As meninas de Fortaleza
21 de fevereiro de 2005 - Jose Rocha

Fortaleza possui, hoje, um dado alarmante, absurdo e vergonhoso, que precisa ser combatido com a mesma proporção que nos espanta e causa revolta: virou uma triste referência para o turismo sexual – crianças e adolescentes, que vivem na miséria, criminosamente excluídos, ignorados pelo Estado, que deveria lhes dar proteção e amparo, se prostituem em troca dos dólares e euros de turistas inescrupulosos.

Meninas de até 8 anos, como registra o Cedeca – Centro de Defesa da Criança e do Adolescente -, perdem a infância – e o futuro - em nossas praias, sob a vista grossa (e hipócrita) das autoridades e até dos pais. A indústria do turismo, que rende milhões, faz do Brasil um porto sujo no mundo, onde a impunidade corre solta, na mesma velocidade do dinheiro fácil.

Um programa com uma dessas meninas, na região da praia de Iracema, por exemplo, chega a custar, para os turistas italianos, alemães, espanhóis, holandeses, enfim, “gringos” de todos os cantos do planeta, o equivalente a um maço de cigarros em seus países de origem. É “o bom e o barato”, eles sabem, rodeados pelas garotas bonitas e pobres daa capital, e protegidos por uma legislação medíocre e fácil de ser burlada.

Estima-se que de 20% a 30% dos estrangeiros que procuram a orla marítima do Nordeste estejam atrás do turismo sexual. Outros números mostram que mais de 70% dessas meninas são negras ou pardas, quase 80% entraram na prostituição antes dos 16 anos e 51% delas já sofreram abusos sexuais em casa.

Claro que o problema não se limita apenas a Fortaleza. De acordo com um levantamento divulgado pela Secretaria de Direitos Humanos, já são 937 cidades onde a prostituição de menores foi detectada. Para o Cedeca, no entanto, esse número é muito maior. A entidade avalia que o problema se disseminou de tal forma que está em todo o Brasil, sem que os municípios desenvolvam políticas voltadas para o assunto.

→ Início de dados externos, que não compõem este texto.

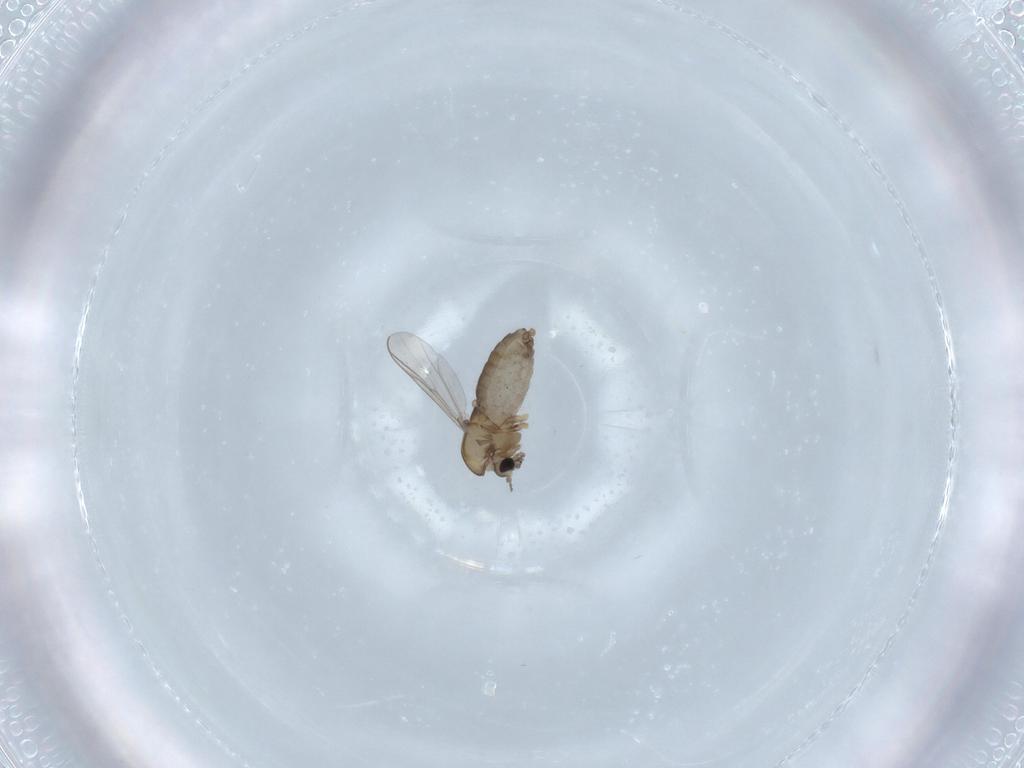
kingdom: Animalia
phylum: Arthropoda
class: Insecta
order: Diptera
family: Chironomidae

No final de 2004, três italianos e uma brasileira, donos de uma agência que vendia pacotes que incluíam programas com garotas brasileiras foram presos na Itália, em uma ação conjunta das polícias federais daqui e de lá. Em outra situação, foi cancelada a licença para um vöo fretado que trazia turistas italianos. São informações positivas, mas casos isolados, que não acabam com o problema.

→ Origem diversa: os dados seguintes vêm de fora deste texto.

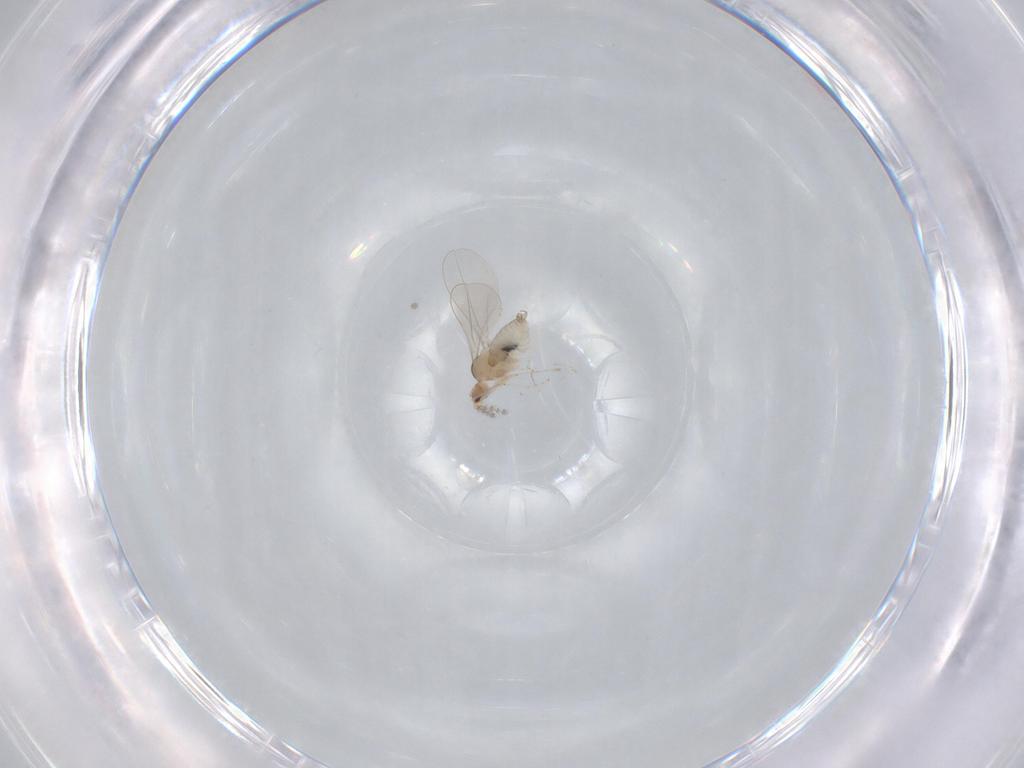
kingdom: Animalia
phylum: Arthropoda
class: Insecta
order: Diptera
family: Cecidomyiidae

No paradoxo da ausência absoluta de punição, um fato aconteceu há poucos dias, na Praia do Futuro, e mostrou que há pesos e medidas diferentes na questão da moralidade. A Polícia Militar de Fortaleza foi chamada para impedir que uma turista estrangeira tomasse sol com os seios à mostra. Ela teve que colocar a parte de cima do biquíni ou seria presa por atentado ao pudor.

A Comissão Parlamentar Mista de Inquérito (CPMI) da Exploração Sexual Infanto-Juvenil apresentou propostas para a mudança da legislação ainda no primeiro semestre deste ano. A relatora da CPMI, deputada Maria do Rosário (PT-RS), afirmou que as propostas visam tirar as brechas da lei, que não pune os clientes e toda a teia (imunda) que os abastece.

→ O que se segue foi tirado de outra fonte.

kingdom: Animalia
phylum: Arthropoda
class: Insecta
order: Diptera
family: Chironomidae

A raiz do problema, entretanto, permanece sem o menor sinal de combate. A maioria das meninas que sai de casa para se prostituir o faz por falta de estrutura familiar e de renda. Elas apanham, sofrem abusos e não têm acesso a bens materiais. Vivem na miséria, e a miséria, associada à ausência de qualquer estrutura familiar, é o embrião (perigoso) que leva às ruas e ao comércio do corpo.

É preciso que o Estado mostre a sua cara. É preciso que os discursos sejam transformados em ações efetivas de combate a esse crime brutal. O Brasil, que vive um novo tempo de participação da sociedade organizada, não pode mais abrigar a estupidez, a falta de caráter e a crueldade tanto dos turistas quanto do poder público.

O turismo sexual tem que acabar. É um fato. Não há meio-termo, nem pode haver. Quem o sustenta, tem que ser punido. Quem o pratica, tem que ser punido. E quem pode punir tem que enfrentar esse mal com a seriedade e a urgência que ele requer. Turismo é bom, dá dinheiro e traz renda para o País. Mas nossas crianças não podem mais continuar sendo vítimas, perdendo a infância e a adolescência – a pureza! É imperativo que se puna – severamente - os canalhas, que se confundem com aqueles que vêm conhecer nossa cultura e a beleza natural de nossa terra.

José Rocha, 44, é autor dos livros "Espelho quebrado", "Batatas fritas ao sol", "O verbo por quem sofre de verborragia", "Coração de Leão" e "A lua do meio-dia" (no prelo).